The VS Code and Cursor extensions connect your editor directly to a running instance, with no SSH configuration required. To switch GPU types, save an instance snapshot and relaunch it on different hardware.

Last Thoughts on H100 vs A100

For 30B+ training and high-throughput inference, the H100's FP8 advantage typically makes it cheaper per job despite the higher hourly rate. For development, LoRA fine-tuning, and smaller-model inference, the A100 is more cost-effective. Provider pricing matters as much as GPU generation: the same H100 ranges from $2.19/hr to $23.12/hr depending on where you rent it.

FAQ

Is H100 Worth It Over A100 in 2026?

For 70B+ training and inference, yes. The H100's throughput advantage cuts total job cost by 30-40% despite the higher hourly rate. For LoRA fine-tuning and smaller model inference, the A100 is usually cheaper in total.

How Much Faster Is H100 Than A100 for LLM Training?

The H100 is roughly 2-3x faster for most LLM training workloads. When FP8 precision is used on the H100 with memory-bound models (30B+), the speedup reaches 4x. Smaller models see closer to 2x because they are more compute-bound.

Does the A100 Support FP8?

No. FP8 and the Transformer Engine are exclusive to the Hopper architecture. The A100 supports FP16 and BF16, which cover most fine-tuning and training workflows. FP8 matters most for high-throughput inference on large models.

Which GPU Is Better for LoRA and QLoRA Fine-Tuning?

The A100 is the better choice for models under 30B parameters. At $1.09/hr, it typically delivers lower total cost than the H100 for multi-hour runs. For fine-tunes running 20+ hours on 30B+ models, run the per-job cost calculation — the H100 may be cheaper.

What Is the Cheapest Way to Rent an H100 in 2026?

Thunder Compute offers H100 PCIe 80GB instances from $2.19/hr with no minimum commitment, storage included, and per-minute billing. Marketplace options like Vast.ai can list lower prices, but rates vary by host and availability is inconsistent.

Is the A100 Still Relevant in 2026?

Yes. The A100 is the better pick for budget-sensitive development, LoRA fine-tuning, and inference workloads that do not require FP8. It has a mature software stack and runs every major framework without extra configuration.

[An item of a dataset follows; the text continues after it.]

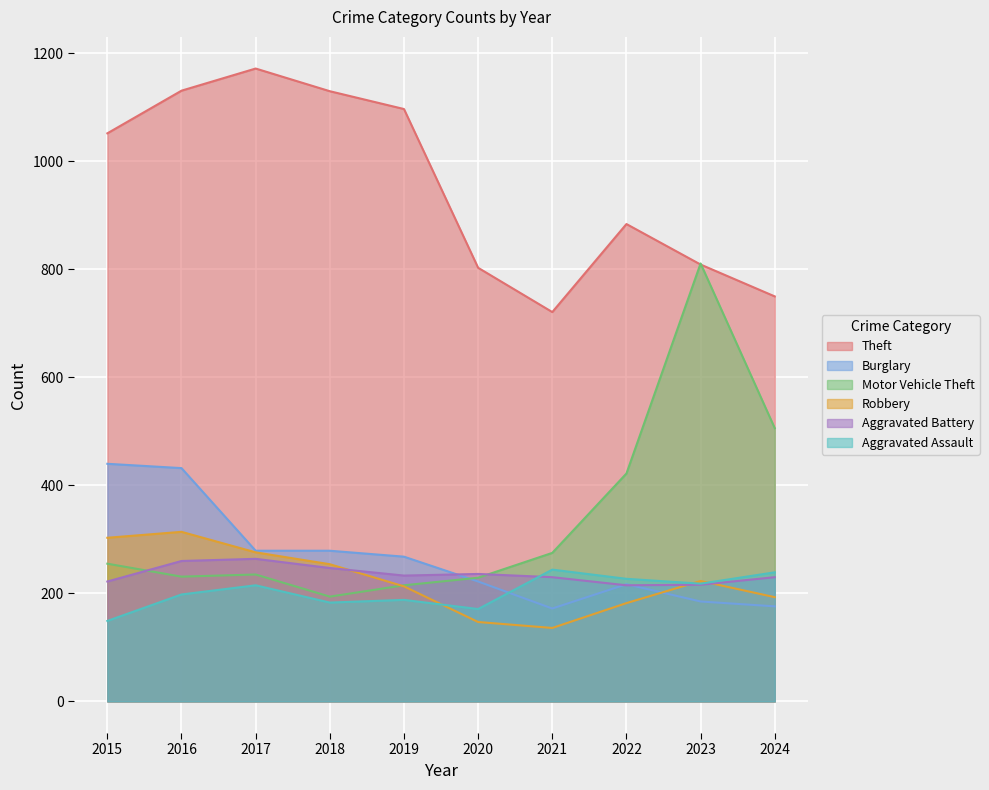

What is the value of the Motor Vehicle Theft point at the 7th from the left?

275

What Is NVLink and Does It Matter for Single-GPU Workloads?

NVLink is NVIDIA's GPU-to-GPU interconnect and has no impact on single-GPU workloads. For multi-GPU distributed training, the H100's NVLink 4.0 (900 GB/s) is 50% faster than the A100's NVLink 3.0 (600 GB/s).

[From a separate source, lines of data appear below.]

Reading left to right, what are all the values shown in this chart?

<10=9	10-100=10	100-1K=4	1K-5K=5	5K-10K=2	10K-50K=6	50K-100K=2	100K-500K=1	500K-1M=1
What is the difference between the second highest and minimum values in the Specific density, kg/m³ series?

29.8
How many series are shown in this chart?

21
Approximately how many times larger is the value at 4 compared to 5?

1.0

What Is the Difference Between H100 PCIe and H100 SXM?

The SXM variant uses HBM3 memory at 3,350 GB/s and draws 700W in a high-performance server module. The PCIe variant uses HBM2e at 2,000 GB/s and draws 350W in a standard server slot. SXM delivers higher throughput; PCIe is easier to deploy and more widely available on cloud platforms.

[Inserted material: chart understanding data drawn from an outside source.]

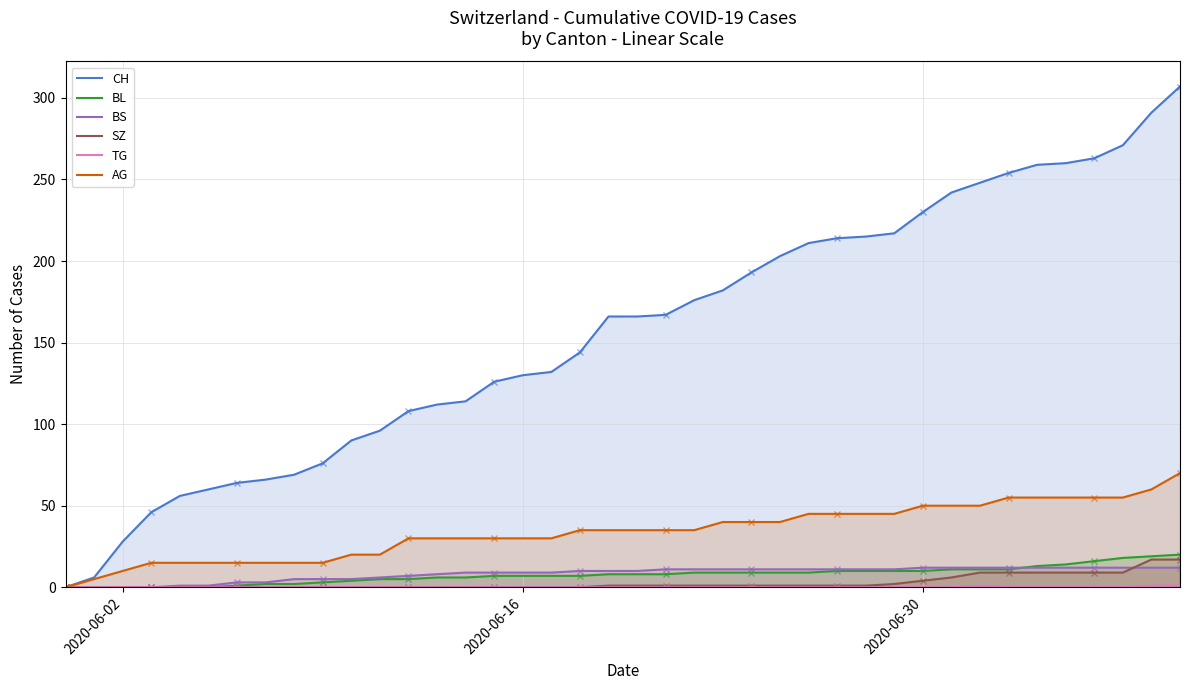

How many distinct data groups are displayed?

6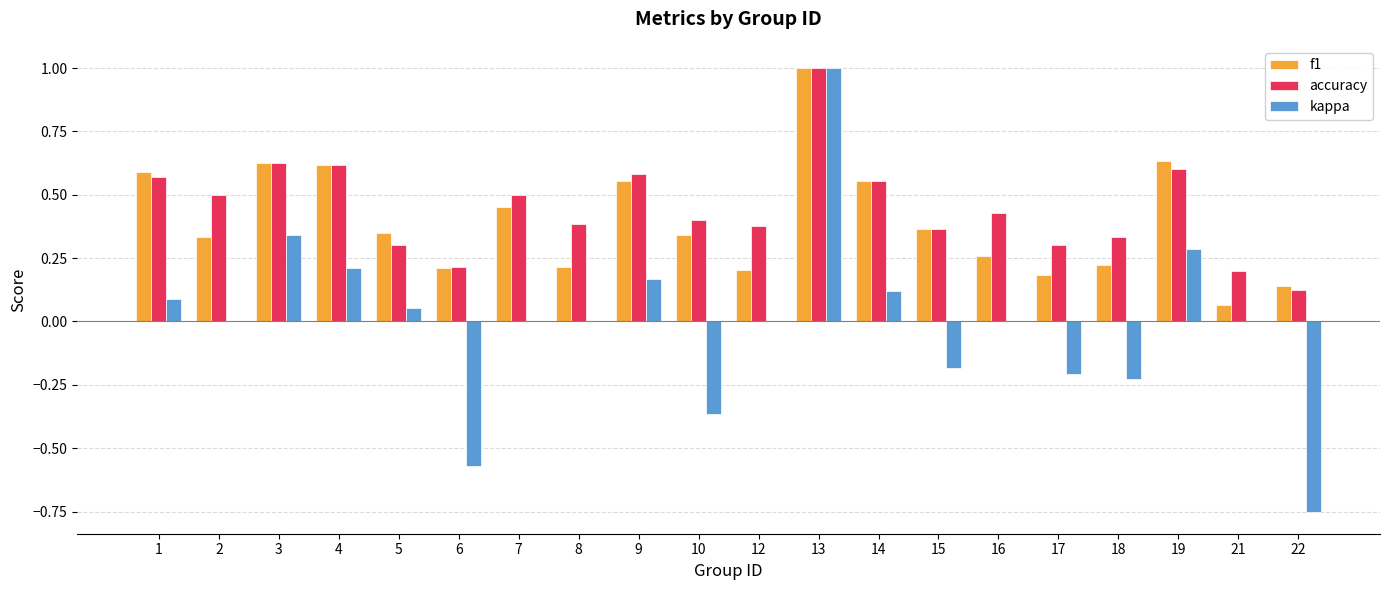

Between 10 and 22, which series saw the biggest shift?

kappa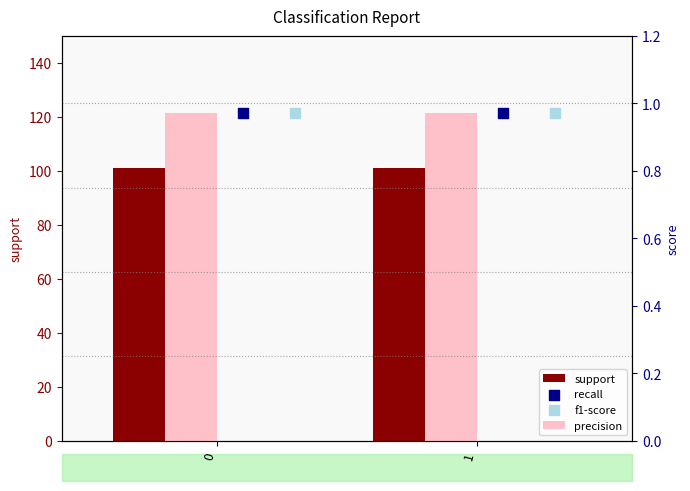

Which series contains the highest Y value?

support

When Does H100 Cost Less Than A100 Per Job?

When the H100 delivers 3x or more speedup over the A100. At that point, fewer total GPU hours consumed offset the higher hourly rate. For workloads with a 2x or smaller speedup, such as small-model fine-tuning or development work, the A100 is typically cheaper per job.

What Is the Memory Bandwidth Difference Between the H100 SXM and A100 SXM?

The H100 SXM delivers 3,350 GB/s via HBM3, 64% higher than the A100 SXM's 2,039 GB/s via HBM2e. This bandwidth gap is the primary driver of the H100's advantage on large-model inference and training, where GPUs spend more time moving data than executing math.

How Does MIG Partitioning Differ Between the H100 and A100?

Both GPUs support up to seven isolated MIG instances with dedicated VRAM, cache, and compute. The H100's MIG instances benefit from higher memory bandwidth and FP8 throughput, making them better suited for larger quantized models or low-latency concurrent inference. The A100 is cheaper per MIG slice for small-model multi-tenant deployments.